#### [Text provided]
• • • • • • •

Gambling addiction, or compulsive gambling, is a behavioral addiction (process addiction) characterized by a pathological obsession and compulsion to gamble. The addiction to gambling becomes increasingly problematic, causing financial, family, social and job problems, but the gambler continues and is unable to control or stop gambling, despite the negative consequences.
Compulsive gamblers are secretive and tend to be socially isolated, so there are many misconceptions and myths about this addiction. To have a proper understanding of this devastating disorder, it is necessary to separate the myths from the facts.
Myth 1: Gambling Isn’t Addictive
Fact: Gambling is designed to be addictive.
Gambling operates on a principle of psychology that is known to be highly addictive and compulsion-inducing. This principle is based on variable ratios of reinforcement (i.e., winning), and random ratios of reinforcement, together known as a variable-ratio reinforcement schedule (VRRS). Finding the most addictive form of a VRRS is a matter of considerable research. Most gambling machines are programmed to dole out wins on a precise schedule that is based on the most addictive form of a VRRS.
Myth 2: Gambling Is a Way to Make Money
Fact: The house always wins, especially when it comes to compulsive gamblers.
When driving past a casino it is easy to admire the lavish building. However, it is also easy to forget that the money to build that casino probably came from the losses of the people who gamble there.

• • • • • • •

#### [Given information]

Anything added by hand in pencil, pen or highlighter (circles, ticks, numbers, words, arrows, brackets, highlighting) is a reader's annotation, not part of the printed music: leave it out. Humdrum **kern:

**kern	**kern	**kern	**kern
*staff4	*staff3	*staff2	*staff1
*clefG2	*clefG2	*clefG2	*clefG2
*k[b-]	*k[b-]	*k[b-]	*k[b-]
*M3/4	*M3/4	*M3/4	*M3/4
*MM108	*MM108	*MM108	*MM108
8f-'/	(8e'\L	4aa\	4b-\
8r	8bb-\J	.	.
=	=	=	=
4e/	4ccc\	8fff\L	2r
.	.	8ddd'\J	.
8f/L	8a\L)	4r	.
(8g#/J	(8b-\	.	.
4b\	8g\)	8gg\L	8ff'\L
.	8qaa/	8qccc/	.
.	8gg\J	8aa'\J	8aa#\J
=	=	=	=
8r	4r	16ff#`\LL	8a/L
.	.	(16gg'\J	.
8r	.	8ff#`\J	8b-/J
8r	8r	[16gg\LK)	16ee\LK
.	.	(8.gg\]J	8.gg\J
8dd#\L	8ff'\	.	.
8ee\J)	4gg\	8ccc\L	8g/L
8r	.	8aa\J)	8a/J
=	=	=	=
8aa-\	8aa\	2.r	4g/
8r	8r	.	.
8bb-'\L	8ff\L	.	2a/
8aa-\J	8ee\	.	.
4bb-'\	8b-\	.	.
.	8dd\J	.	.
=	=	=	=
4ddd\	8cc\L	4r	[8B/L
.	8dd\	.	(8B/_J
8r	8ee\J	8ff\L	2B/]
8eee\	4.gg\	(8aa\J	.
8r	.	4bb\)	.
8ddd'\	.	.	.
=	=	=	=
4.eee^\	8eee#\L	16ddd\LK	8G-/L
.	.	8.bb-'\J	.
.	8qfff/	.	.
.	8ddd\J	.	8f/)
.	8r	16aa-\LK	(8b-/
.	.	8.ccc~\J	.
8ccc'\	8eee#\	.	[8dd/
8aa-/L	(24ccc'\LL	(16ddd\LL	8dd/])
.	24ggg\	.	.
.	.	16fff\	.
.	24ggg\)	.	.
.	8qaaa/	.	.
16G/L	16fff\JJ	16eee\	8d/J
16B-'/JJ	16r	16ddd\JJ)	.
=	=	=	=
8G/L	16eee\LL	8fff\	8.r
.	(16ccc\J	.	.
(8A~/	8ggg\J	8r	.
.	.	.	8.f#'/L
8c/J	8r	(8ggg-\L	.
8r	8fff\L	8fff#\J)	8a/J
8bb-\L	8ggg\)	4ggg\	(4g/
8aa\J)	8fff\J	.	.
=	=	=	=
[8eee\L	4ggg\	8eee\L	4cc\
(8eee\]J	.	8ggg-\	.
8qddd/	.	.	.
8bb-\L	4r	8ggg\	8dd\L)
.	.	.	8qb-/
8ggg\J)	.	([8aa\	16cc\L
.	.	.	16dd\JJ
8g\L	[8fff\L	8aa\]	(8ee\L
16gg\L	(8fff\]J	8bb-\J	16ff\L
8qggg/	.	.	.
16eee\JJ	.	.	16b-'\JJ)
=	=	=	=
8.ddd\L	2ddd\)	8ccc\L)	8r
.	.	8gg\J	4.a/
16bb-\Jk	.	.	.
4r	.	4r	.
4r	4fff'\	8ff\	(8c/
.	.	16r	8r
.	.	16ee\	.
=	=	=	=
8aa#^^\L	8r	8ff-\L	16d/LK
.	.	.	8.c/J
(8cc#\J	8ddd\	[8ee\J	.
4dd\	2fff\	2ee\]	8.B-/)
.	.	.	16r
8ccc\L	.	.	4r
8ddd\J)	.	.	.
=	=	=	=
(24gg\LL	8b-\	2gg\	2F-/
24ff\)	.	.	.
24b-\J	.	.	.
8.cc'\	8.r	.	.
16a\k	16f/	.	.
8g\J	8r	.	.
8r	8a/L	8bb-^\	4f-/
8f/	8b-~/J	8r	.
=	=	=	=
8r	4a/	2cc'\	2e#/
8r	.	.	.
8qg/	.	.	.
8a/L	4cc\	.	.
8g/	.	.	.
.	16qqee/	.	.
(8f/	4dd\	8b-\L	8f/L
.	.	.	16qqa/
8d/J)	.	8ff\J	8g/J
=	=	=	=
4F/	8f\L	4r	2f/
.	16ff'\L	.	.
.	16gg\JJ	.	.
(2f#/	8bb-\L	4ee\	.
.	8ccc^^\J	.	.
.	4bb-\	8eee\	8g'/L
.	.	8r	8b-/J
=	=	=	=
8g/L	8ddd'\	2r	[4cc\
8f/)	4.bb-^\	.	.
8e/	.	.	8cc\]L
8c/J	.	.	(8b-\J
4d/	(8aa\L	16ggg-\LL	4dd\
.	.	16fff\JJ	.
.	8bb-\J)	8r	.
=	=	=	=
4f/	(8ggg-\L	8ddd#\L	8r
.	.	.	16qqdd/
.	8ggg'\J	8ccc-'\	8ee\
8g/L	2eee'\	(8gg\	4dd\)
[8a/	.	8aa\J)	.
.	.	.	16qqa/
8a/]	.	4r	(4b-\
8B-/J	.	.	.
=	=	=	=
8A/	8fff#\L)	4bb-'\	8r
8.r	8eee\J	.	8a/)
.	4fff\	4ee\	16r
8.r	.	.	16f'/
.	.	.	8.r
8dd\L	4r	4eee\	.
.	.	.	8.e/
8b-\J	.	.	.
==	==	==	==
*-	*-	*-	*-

• • • • • • •

#### [Prompt 1]
Translate this sentence from the gambling addiction text into Spanish: "When driving past a casino it is easy to admire the lavish building."
#### [Prompt 2]
Please repeat the gambling addiction text word for word from "Myth 1: Gambling" to "form of a VRRS.".
The entries are separate material, apart from the gambling addiction text.

#### [Written reply 1]
Al pasar en coche frente a un casino, es fácil admirar el lujoso edificio.

#### [Written reply 2]
Myth 1: Gambling Isn’t Addictive
Fact: Gambling is designed to be addictive.
Gambling operates on a principle of psychology that is known to be highly addictive and compulsion-inducing. This principle is based on variable ratios of reinforcement (i.e., winning), and random ratios of reinforcement, together known as a variable-ratio reinforcement schedule (VRRS). Finding the most addictive form of a VRRS is a matter of considerable research. Most gambling machines are programmed to dole out wins on a precise schedule that is based on the most addictive form of a VRRS.